### DATASET ROWS
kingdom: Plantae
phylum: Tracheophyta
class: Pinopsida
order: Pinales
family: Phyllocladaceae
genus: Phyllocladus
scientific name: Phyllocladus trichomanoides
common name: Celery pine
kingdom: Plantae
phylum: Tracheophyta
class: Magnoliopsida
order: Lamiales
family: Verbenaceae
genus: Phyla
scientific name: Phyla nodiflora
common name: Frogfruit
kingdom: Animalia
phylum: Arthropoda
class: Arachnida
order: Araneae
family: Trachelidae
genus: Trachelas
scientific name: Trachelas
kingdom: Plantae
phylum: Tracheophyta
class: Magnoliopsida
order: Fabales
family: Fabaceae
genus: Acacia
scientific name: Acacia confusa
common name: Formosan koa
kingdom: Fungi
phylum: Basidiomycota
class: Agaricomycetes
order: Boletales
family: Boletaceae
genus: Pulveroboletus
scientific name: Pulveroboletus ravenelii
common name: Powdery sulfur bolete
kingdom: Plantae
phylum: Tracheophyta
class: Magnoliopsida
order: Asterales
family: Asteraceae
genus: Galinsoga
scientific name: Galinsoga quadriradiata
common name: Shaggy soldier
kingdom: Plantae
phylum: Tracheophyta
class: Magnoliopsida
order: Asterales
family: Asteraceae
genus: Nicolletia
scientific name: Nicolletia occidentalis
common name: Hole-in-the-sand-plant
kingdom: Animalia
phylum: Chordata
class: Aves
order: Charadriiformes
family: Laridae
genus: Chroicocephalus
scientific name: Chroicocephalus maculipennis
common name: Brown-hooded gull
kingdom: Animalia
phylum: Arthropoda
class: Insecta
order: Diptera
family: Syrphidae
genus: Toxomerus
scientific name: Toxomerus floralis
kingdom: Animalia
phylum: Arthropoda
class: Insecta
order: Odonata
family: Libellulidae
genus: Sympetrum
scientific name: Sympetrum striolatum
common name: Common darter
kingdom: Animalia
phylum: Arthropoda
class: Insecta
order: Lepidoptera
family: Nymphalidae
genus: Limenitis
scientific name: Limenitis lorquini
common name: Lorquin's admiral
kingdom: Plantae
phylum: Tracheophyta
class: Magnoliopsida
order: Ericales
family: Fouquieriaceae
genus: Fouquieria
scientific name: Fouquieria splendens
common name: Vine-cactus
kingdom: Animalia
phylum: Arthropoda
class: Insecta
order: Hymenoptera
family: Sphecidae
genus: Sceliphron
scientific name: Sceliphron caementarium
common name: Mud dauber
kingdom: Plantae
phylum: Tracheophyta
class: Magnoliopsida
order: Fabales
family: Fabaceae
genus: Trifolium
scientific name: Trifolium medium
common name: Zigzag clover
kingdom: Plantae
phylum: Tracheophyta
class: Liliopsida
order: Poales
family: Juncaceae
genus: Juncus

### CHALLENGE
Reproduce every line of the records above word for word, keeping their original order.

### ANSWER FOR THIS EXERCISE
kingdom: Plantae
phylum: Tracheophyta
class: Pinopsida
order: Pinales
family: Phyllocladaceae
genus: Phyllocladus
scientific name: Phyllocladus trichomanoides
common name: Celery pine
kingdom: Plantae
phylum: Tracheophyta
class: Magnoliopsida
order: Lamiales
family: Verbenaceae
genus: Phyla
scientific name: Phyla nodiflora
common name: Frogfruit
kingdom: Animalia
phylum: Arthropoda
class: Arachnida
order: Araneae
family: Trachelidae
genus: Trachelas
scientific name: Trachelas
kingdom: Plantae
phylum: Tracheophyta
class: Magnoliopsida
order: Fabales
family: Fabaceae
genus: Acacia
scientific name: Acacia confusa
common name: Formosan koa
kingdom: Fungi
phylum: Basidiomycota
class: Agaricomycetes
order: Boletales
family: Boletaceae
genus: Pulveroboletus
scientific name: Pulveroboletus ravenelii
common name: Powdery sulfur bolete
kingdom: Plantae
phylum: Tracheophyta
class: Magnoliopsida
order: Asterales
family: Asteraceae
genus: Galinsoga
scientific name: Galinsoga quadriradiata
common name: Shaggy soldier
kingdom: Plantae
phylum: Tracheophyta
class: Magnoliopsida
order: Asterales
family: Asteraceae
genus: Nicolletia
scientific name: Nicolletia occidentalis
common name: Hole-in-the-sand-plant
kingdom: Animalia
phylum: Chordata
class: Aves
order: Charadriiformes
family: Laridae
genus: Chroicocephalus
scientific name: Chroicocephalus maculipennis
common name: Brown-hooded gull
kingdom: Animalia
phylum: Arthropoda
class: Insecta
order: Diptera
family: Syrphidae
genus: Toxomerus
scientific name: Toxomerus floralis
kingdom: Animalia
phylum: Arthropoda
class: Insecta
order: Odonata
family: Libellulidae
genus: Sympetrum
scientific name: Sympetrum striolatum
common name: Common darter
kingdom: Animalia
phylum: Arthropoda
class: Insecta
order: Lepidoptera
family: Nymphalidae
genus: Limenitis
scientific name: Limenitis lorquini
common name: Lorquin's admiral
kingdom: Plantae
phylum: Tracheophyta
class: Magnoliopsida
order: Ericales
family: Fouquieriaceae
genus: Fouquieria
scientific name: Fouquieria splendens
common name: Vine-cactus
kingdom: Animalia
phylum: Arthropoda
class: Insecta
order: Hymenoptera
family: Sphecidae
genus: Sceliphron
scientific name: Sceliphron caementarium
common name: Mud dauber
kingdom: Plantae
phylum: Tracheophyta
class: Magnoliopsida
order: Fabales
family: Fabaceae
genus: Trifolium
scientific name: Trifolium medium
common name: Zigzag clover
kingdom: Plantae
phylum: Tracheophyta
class: Liliopsida
order: Poales
family: Juncaceae
genus: Juncus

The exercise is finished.